▶ Required action:
Could you copy out the lines below word for word, leaving out the pictures?

▶ Stored data:
• • •

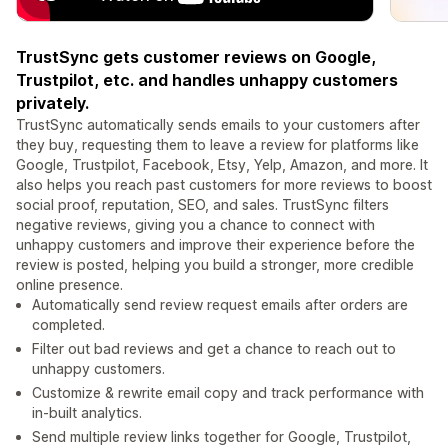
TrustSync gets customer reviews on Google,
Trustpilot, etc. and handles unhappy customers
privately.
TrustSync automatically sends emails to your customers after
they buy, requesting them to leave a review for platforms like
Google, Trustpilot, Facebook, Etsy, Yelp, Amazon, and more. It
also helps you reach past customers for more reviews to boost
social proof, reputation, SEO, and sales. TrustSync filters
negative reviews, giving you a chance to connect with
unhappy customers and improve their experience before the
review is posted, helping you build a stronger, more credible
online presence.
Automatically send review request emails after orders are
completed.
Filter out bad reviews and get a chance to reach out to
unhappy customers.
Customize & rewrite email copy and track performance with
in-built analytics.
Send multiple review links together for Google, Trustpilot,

• • •

▶ Response below:
TrustSync gets customer reviews on Google,
Trustpilot, etc. and handles unhappy customers
privately.
TrustSync automatically sends emails to your customers after
they buy, requesting them to leave a review for platforms like
Google, Trustpilot, Facebook, Etsy, Yelp, Amazon, and more. It
also helps you reach past customers for more reviews to boost
social proof, reputation, SEO, and sales. TrustSync filters
negative reviews, giving you a chance to connect with
unhappy customers and improve their experience before the
review is posted, helping you build a stronger, more credible
online presence.
Automatically send review request emails after orders are
completed.
Filter out bad reviews and get a chance to reach out to
unhappy customers.
Customize & rewrite email copy and track performance with
in-built analytics.
Send multiple review links together for Google, Trustpilot,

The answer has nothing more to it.